I recently had this post, where I was assisted in making a big matrix from two smaller matrices. The resulting matrix is correct and creating the multplied numpy array takes < 10min., however printing to a file takes a very long time (>7hrs). The final matrix is 108887x55482, with the file size being 12Gb when complete.
Can anyone assist with the following code to print the 'newmat' to an output file as tab delimited? I need the mat2 ids as the column headers, and the mat1 ids as row[0].
#!/usr/bin/env python
import numpy as np
print '\n######################################################################################'
print 'Generating matrix.'
print '########################################################################################\n'
print "Opening files, creating lists of lists for numpy arrays.."
def open_files(file):
with open(file, 'r') as f:
ids = []
vals = []
next(f)
for line in f:
ids.append(line.strip().split('\t')[0])
vals.append(line.strip().split('\t')[1:])
print len(ids)
print len(vals)
return ids, vals
mat1ids, mat1vals = open_files('matrix1.txt')
mat1ids, mat1vals = open_files('matrix2.txt')
print 'Total Mat1: ' + str(len(mat1ids))
print 'Total Mat2: ' + str(len(mat2ids)), '\n'
print 'Generating arrays..'
mh = np.int8(mat1vals)
mk = np.int8(mat2vals)
print 'Generating new matrix..'
newmat = mh.dot(mk.T)
print len(newmat)
print 'Printing results to outfile..'
with open('test_numpy_matrix.txt', 'w') as out:
print >> out, '\t', '\t'.join(mat2ids)
for i in range(len(mat1ids)):
print >> out, mat1ids[i], '\t', '\t'.join(str(x) for x in new[i])

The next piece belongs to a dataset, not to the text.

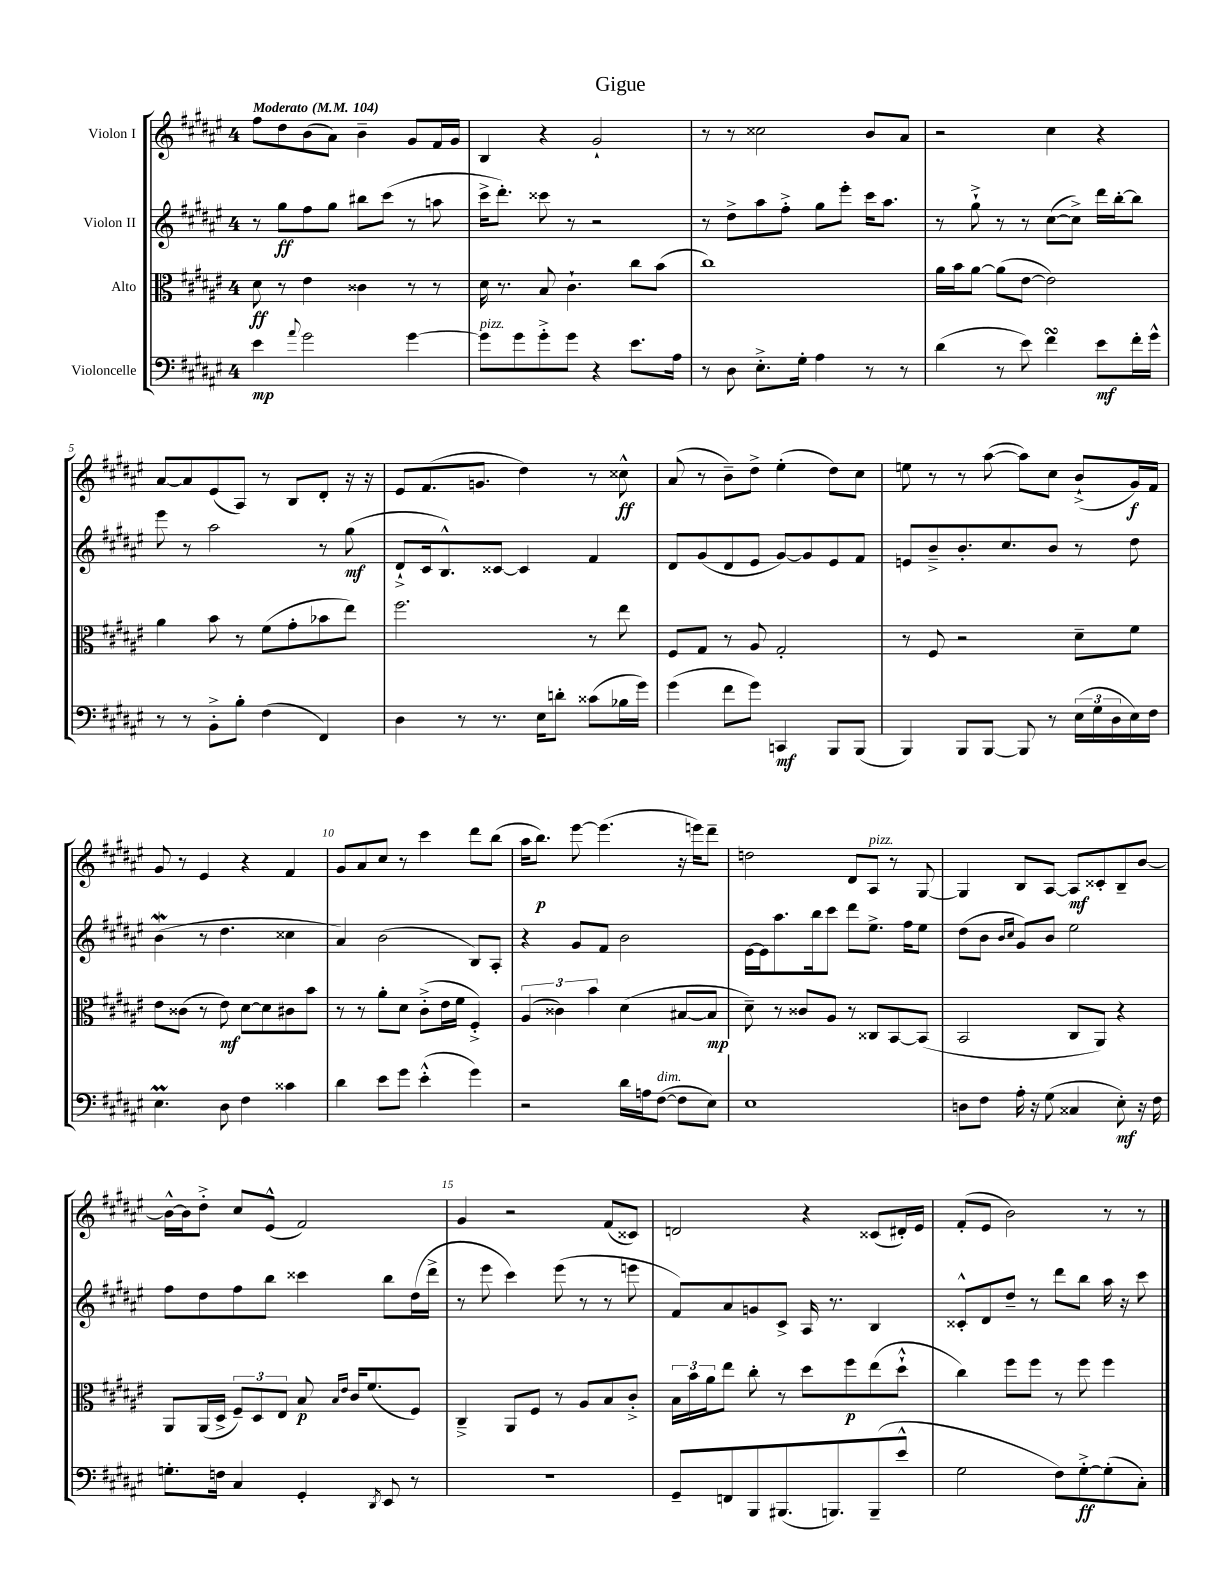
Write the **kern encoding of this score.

print '\n######################################################################################'
print 'Matrix complete.'
print '########################################################################################\n'
Update np.savetxt is taking just as long as looping through each element in the array. I can put the mat2 ids as column headers with np.savetxt, but not add mat1 ids as row[0] in final matrix.